§ **Material for this exercise**:
=====
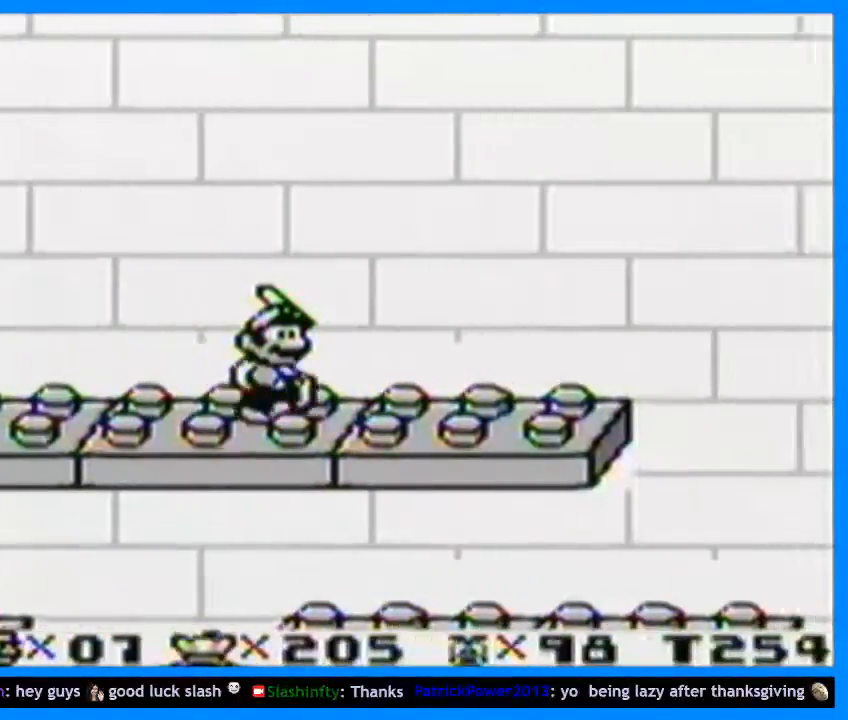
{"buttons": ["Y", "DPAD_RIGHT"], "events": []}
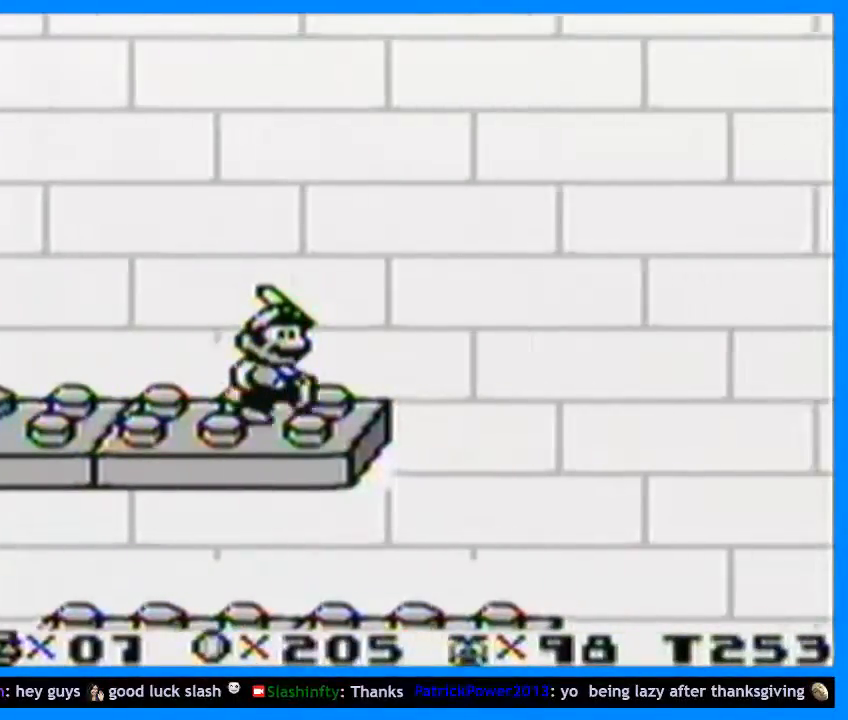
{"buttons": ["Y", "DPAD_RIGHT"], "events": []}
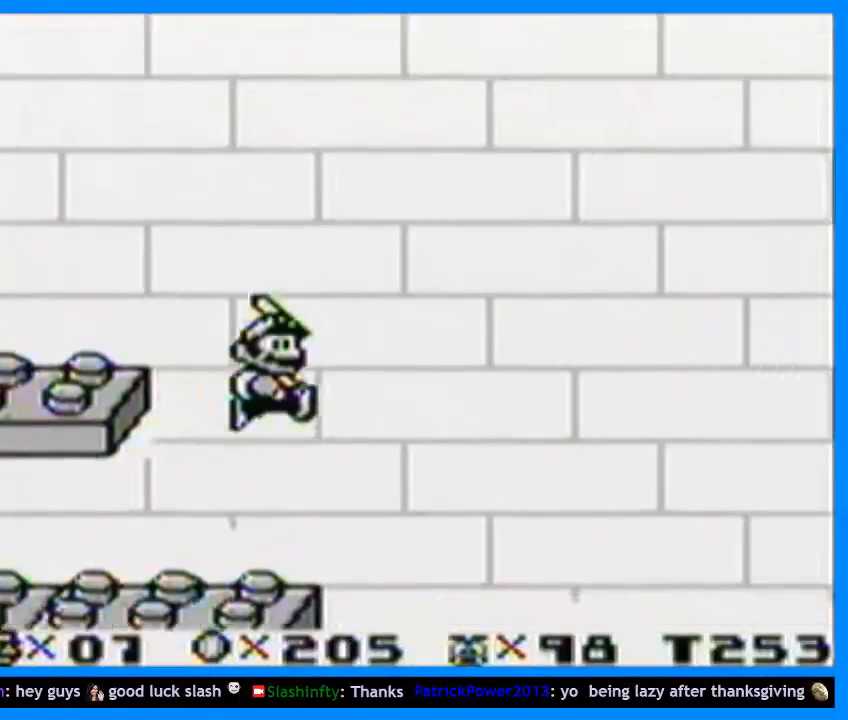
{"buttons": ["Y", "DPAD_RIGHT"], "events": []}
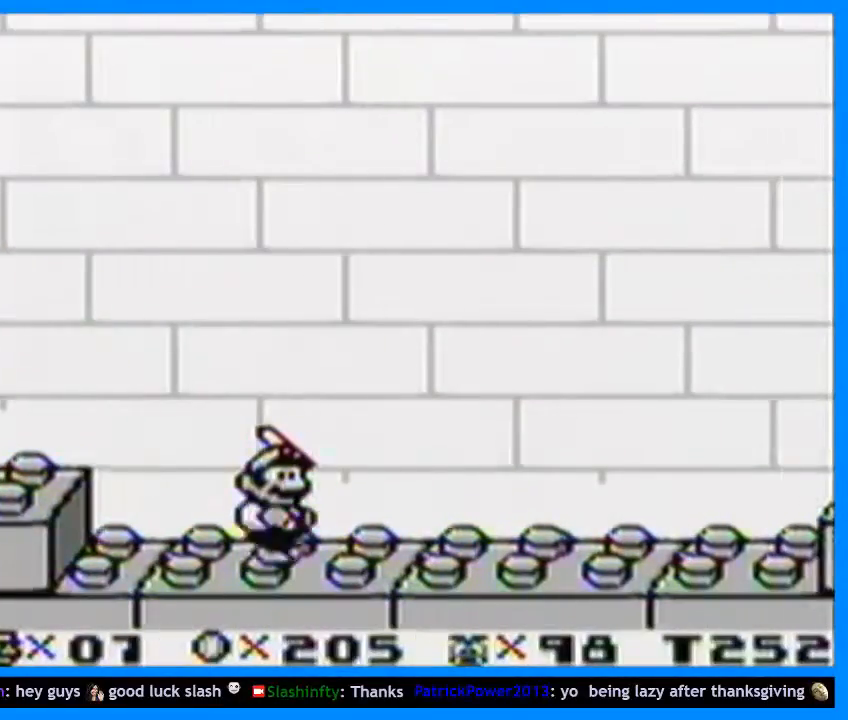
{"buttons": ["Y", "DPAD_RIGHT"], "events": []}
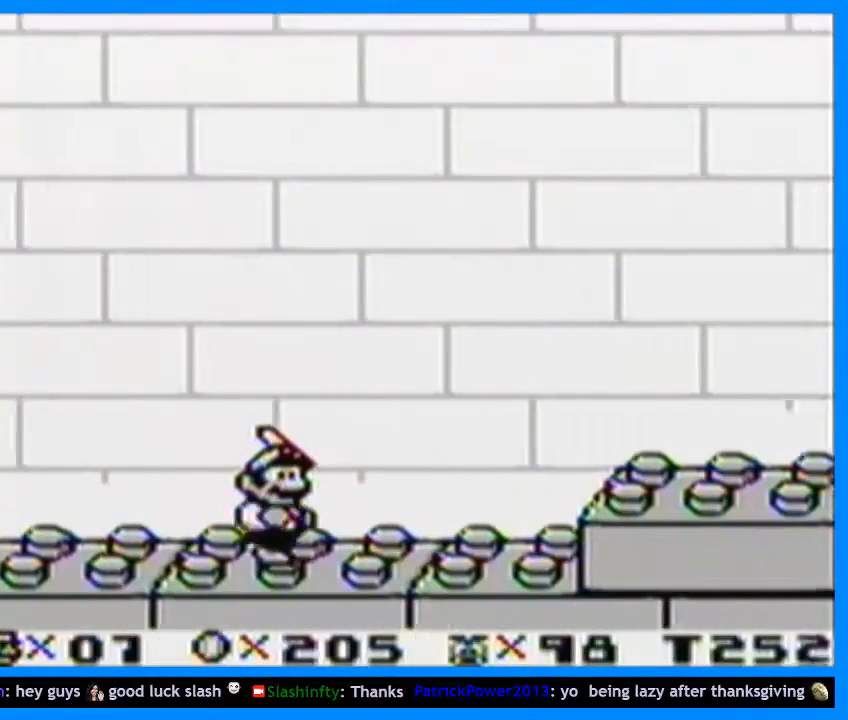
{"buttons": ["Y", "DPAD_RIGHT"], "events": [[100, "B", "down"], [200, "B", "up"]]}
=====
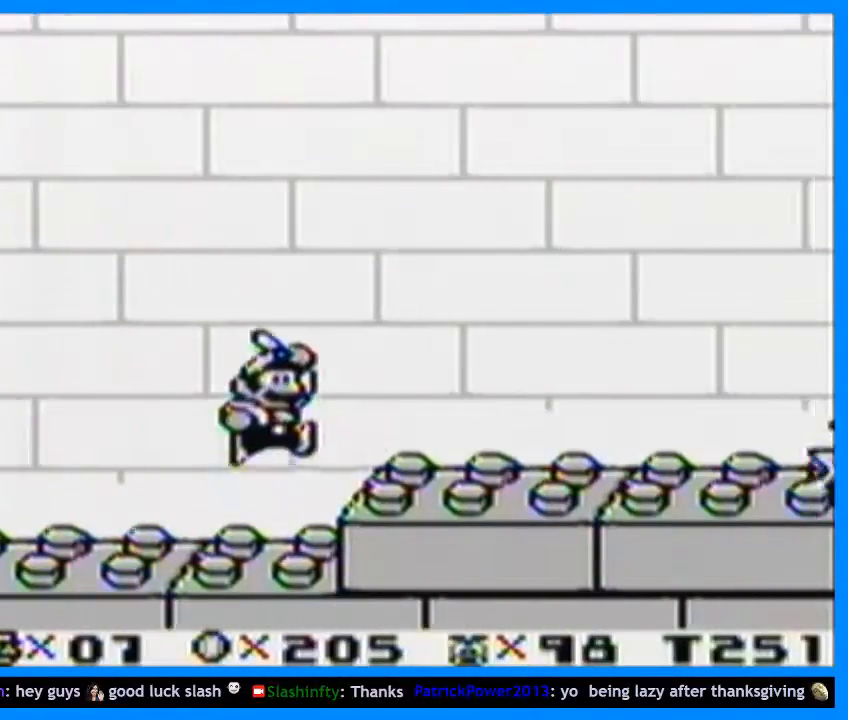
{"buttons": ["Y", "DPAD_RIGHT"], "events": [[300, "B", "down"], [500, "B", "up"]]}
=====
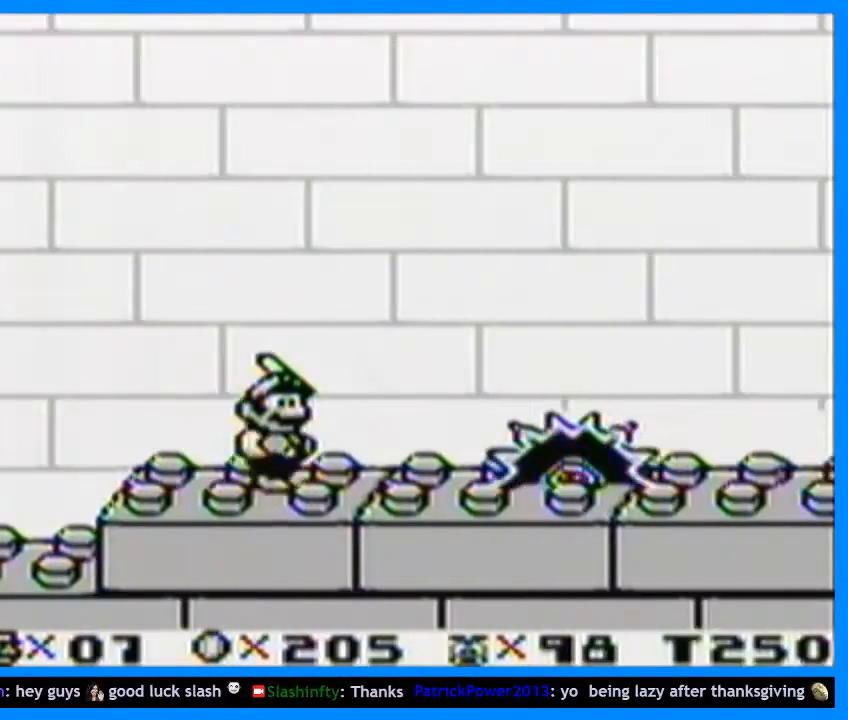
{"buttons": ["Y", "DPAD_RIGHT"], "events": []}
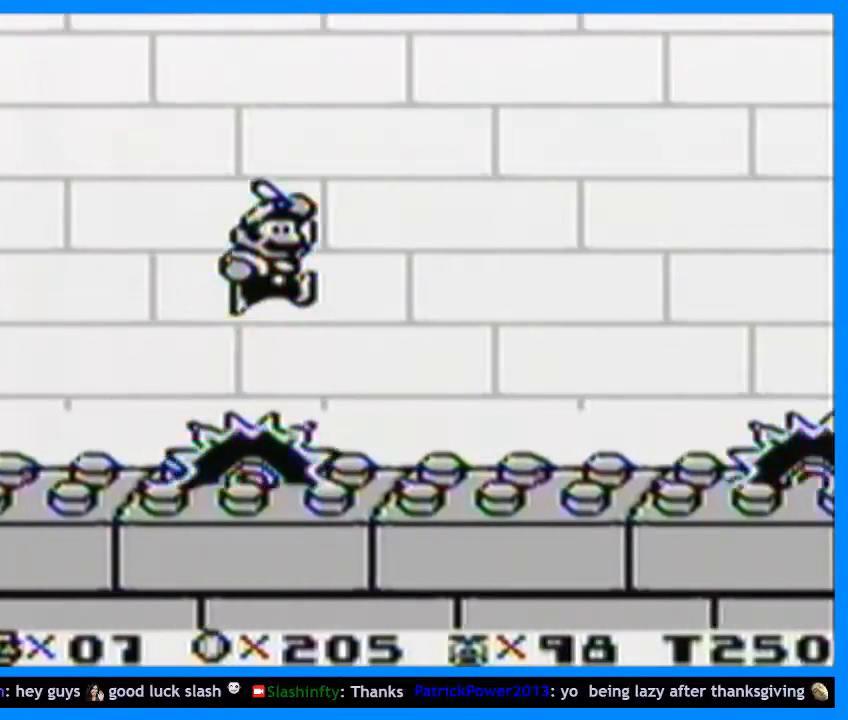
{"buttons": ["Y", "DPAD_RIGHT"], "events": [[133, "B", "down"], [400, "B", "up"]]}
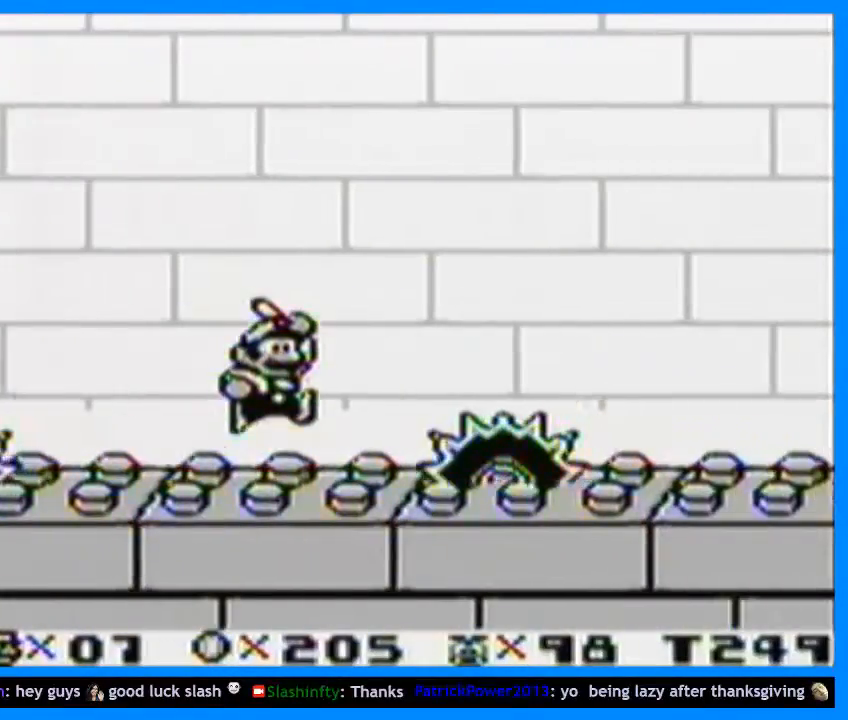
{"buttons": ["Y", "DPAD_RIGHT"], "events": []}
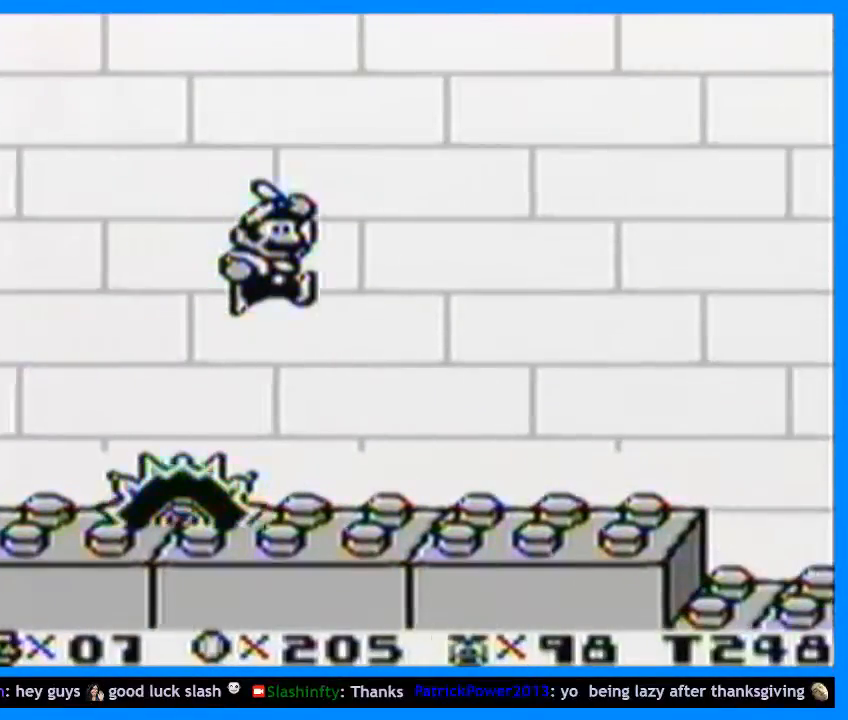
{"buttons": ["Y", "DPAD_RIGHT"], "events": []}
=====
§ **What this task involves**: List every line from the entries above in which "down" appears.

§ **Expected answer**:
{"buttons": ["Y", "DPAD_RIGHT"], "events": [[100, "B", "down"], [200, "B", "up"]]}
{"buttons": ["Y", "DPAD_RIGHT"], "events": [[300, "B", "down"], [500, "B", "up"]]}
{"buttons": ["Y", "DPAD_RIGHT"], "events": [[133, "B", "down"], [400, "B", "up"]]}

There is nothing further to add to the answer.